High blood pressure is commonly treated with “calcium blockers” that reduce the movement of calcium, but these medications have many side effects because they block a mechanism that is used by multiple organs in the body for carrying out normal functions.

So a treatment option that targets the harmful effects of calcium, but not its beneficial effects, could be very helpful for patients with high blood pressure.

In the study, the team discovered two critical—and previously unknown—signaling centers in smooth muscle cells that bring in calcium and regulate blood pressure.

These “nanodomains,” the researchers found, act like symphony conductors for blood vessels, directing them to contract or relax as needed.

These signaling centers, the researchers determined, are key regulators of healthy blood pressure.

Further, the scientists found that disruptions in this process contribute to high blood pressure. In both mouse models of the disease and hypertensive patients, the fine balance between the constrictor and dilator signaling centers is lost.
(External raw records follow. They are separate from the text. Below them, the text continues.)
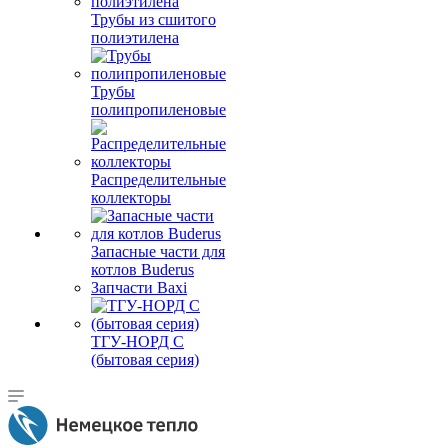
Трубы из сшитого
полиэтилена
Трубы
полипропиленовые
Распределительные
коллекторы
Запасные части для
котлов Buderus
Запчасти Baxi
ТГУ-НОРД С
(бытовая серия)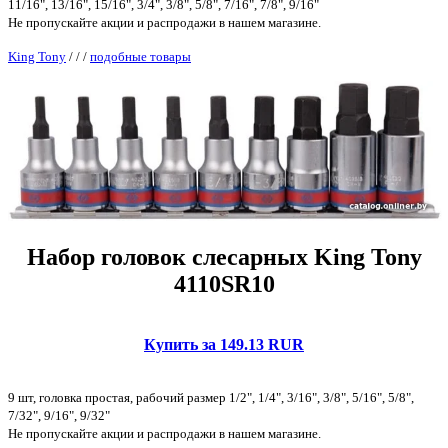
11/16", 13/16", 15/16", 3/4", 3/8", 5/8", 7/16", 7/8", 9/16"
Не пропускайте акции и распродажи в нашем магазине.
King Tony
/
/
/
подобные товары
Набор головок слесарных King Tony
4110SR10
Купить за 149.13 RUR
9 шт, головка простая, рабочий размер 1/2", 1/4", 3/16", 3/8", 5/16", 5/8",
7/32", 9/16", 9/32"
Не пропускайте акции и распродажи в нашем магазине.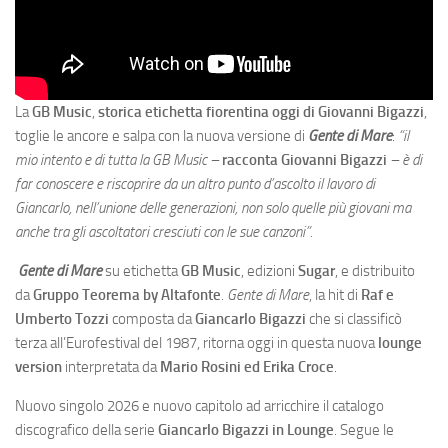
La
GB Music
,
storica etichetta fiorentina oggi di Giovanni Bigazzi
,
toglie le ancore e salpa con la nuova versione di
Gente di Mare
:
“il
mio intento e di tutta la GB Music –
racconta Giovanni Bigazzi
– è di
far conoscere e riscoprire da un altro punto d’ascolto il lavoro di
Giancarlo, nell’unione delle generazioni, non solo quelle più giovani ma
anche tra gli ascoltatori cresciuti con le sue canzoni”.
Gente di Mare
su etichetta
GB Music
, edizioni
Sugar
, e distribuito
da
Gruppo Teorema by Altafonte
.
Gente di Mare
, la hit di
Raf e
Umberto Tozzi
composta da
Giancarlo Bigazzi
che si classificò
terza all’Eurofestival del 1987, ritorna oggi in questa nuova
lounge
version
interpretata da
Mario Rosini ed Erika Croce
.
Nuovo singolo 2026 e nuovo capitolo ad arricchire il catalogo
discografico della serie
Giancarlo Bigazzi in Lounge
. Segue le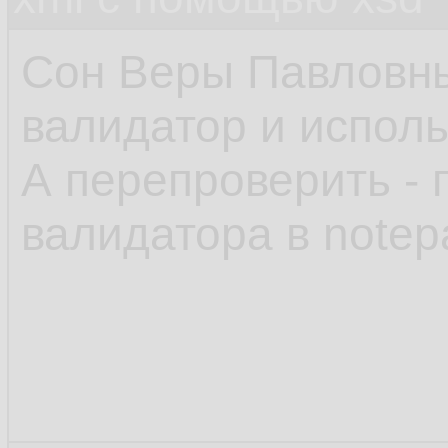
Сон Веры Павловны,
валидатор и исполь
А перепроверить -
валидатора в note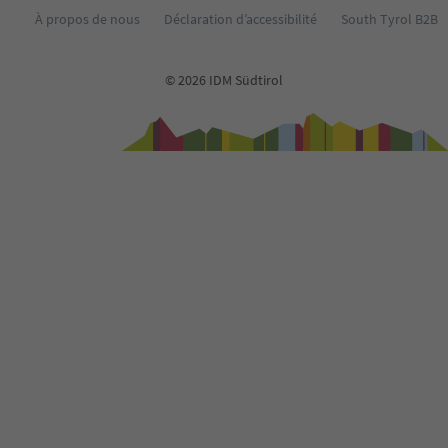
À propos de nous
Déclaration d’accessibilité
South Tyrol B2B
© 2026 IDM Südtirol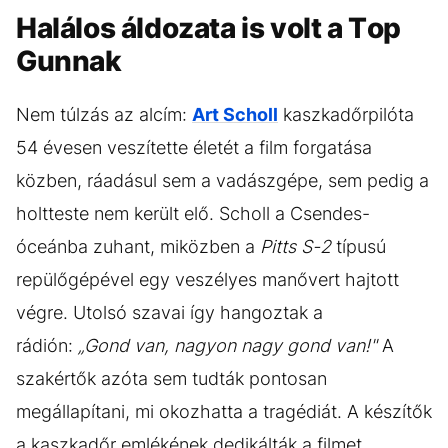
Halálos áldozata is volt a Top
Gunnak
Nem túlzás az alcím:
Art Scholl
kaszkadőrpilóta
54 évesen veszítette életét a film forgatása
közben, ráadásul sem a vadászgépe, sem pedig a
holtteste nem került elő. Scholl a Csendes-
óceánba zuhant, miközben a
Pitts S-2
típusú
repülőgépével egy veszélyes manővert hajtott
végre. Utolsó szavai így hangoztak a
rádión:
„Gond van, nagyon nagy gond van!"
A
szakértők azóta sem tudták pontosan
megállapítani, mi okozhatta a tragédiát. A készítők
a kaszkadőr emlékének dedikálták a filmet.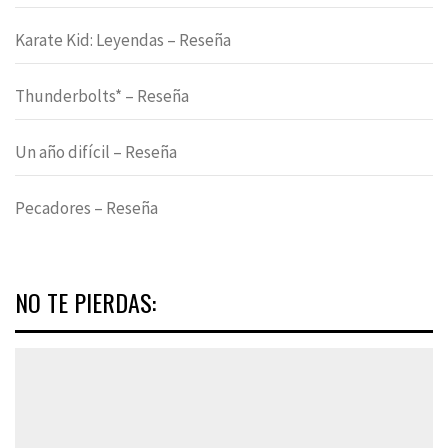
Karate Kid: Leyendas – Reseña
Thunderbolts* – Reseña
Un año difícil – Reseña
Pecadores – Reseña
NO TE PIERDAS: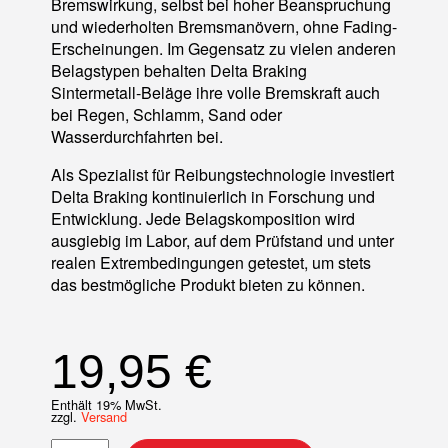
Bremswirkung, selbst bei hoher Beanspruchung
und wiederholten Bremsmanövern, ohne Fading-
Erscheinungen. Im Gegensatz zu vielen anderen
Belagstypen behalten Delta Braking
Sintermetall-Beläge ihre volle Bremskraft auch
bei Regen, Schlamm, Sand oder
Wasserdurchfahrten bei.
Als Spezialist für Reibungstechnologie investiert
Delta Braking kontinuierlich in Forschung und
Entwicklung. Jede Belagskomposition wird
ausgiebig im Labor, auf dem Prüfstand und unter
realen Extrembedingungen getestet, um stets
das bestmögliche Produkt bieten zu können.
19,95
€
Enthält 19% MwSt.
zzgl.
Versand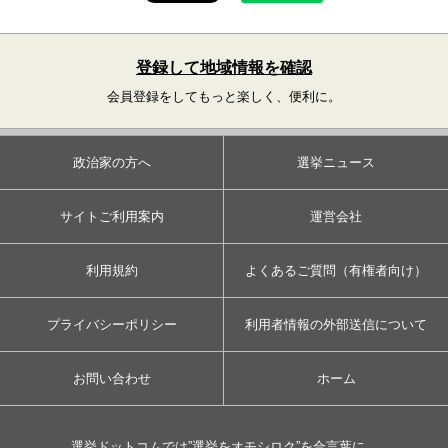
登録して地域情報を確認
会員登録をしてもっと楽しく、便利に。
政治家の方へ
選挙ニュース
サイトご利用案内
運営会社
利用規約
よくあるご質問（有権者向け）
プライバシーポリシー
利用者情報の外部送信について
お問い合わせ
ホーム
選挙ドットコムでは”選挙をオモシロク”を合言葉に、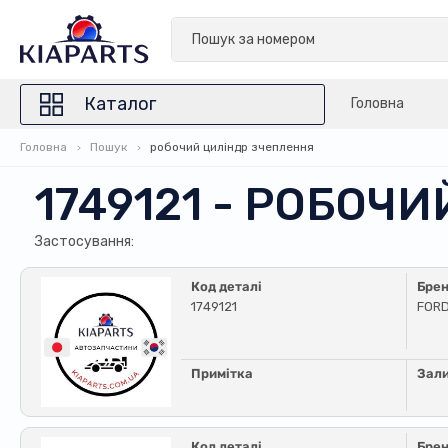
Каталог
Головна
Головна
Пошук
робочий циліндр зчеплення
1749121 - РОБОЧ
Застосування:
Код деталі
Бре
1749121
FOR
Примітка
Зал
Код деталі
Бре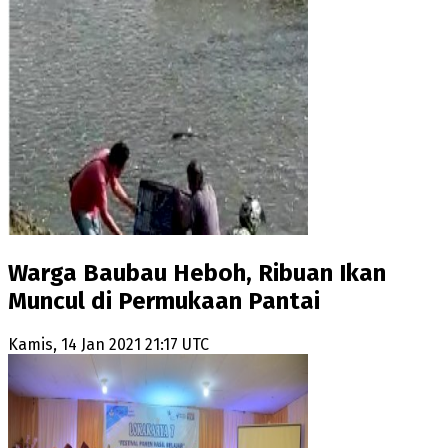
Warga Baubau Heboh, Ribuan Ikan
Muncul di Permukaan Pantai
Kamis, 14 Jan 2021 21:17 UTC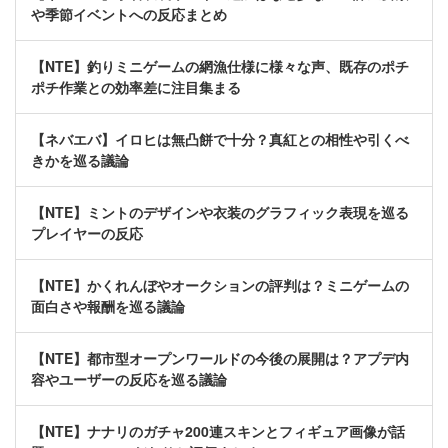
や季節イベントへの反応まとめ
【NTE】釣りミニゲームの網漁仕様に様々な声、既存のポチ
ポチ作業との効率差に注目集まる
【ネバエバ】イロヒは無凸餅で十分？真紅との相性や引くべ
きかを巡る議論
【NTE】ミントのデザインや衣装のグラフィック表現を巡る
プレイヤーの反応
【NTE】かくれんぼやオークションの評判は？ミニゲームの
面白さや報酬を巡る議論
【NTE】都市型オープンワールドの今後の展開は？アプデ内
容やユーザーの反応を巡る議論
【NTE】ナナリのガチャ200連スキンとフィギュア画像が話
This caused the blood vessels to become too constricted, driving up blood pressure.

The new findings help scientists better understand how our bodies maintain proper blood pressure and provide enticing targets for scientists seeking to develop treatments targeting underlying causes of high blood pressure.

Developing treatments that do not affect the beneficial effects of calcium will require additional research and a deeper understanding of the calcium-use process.

The study was published in Circulation.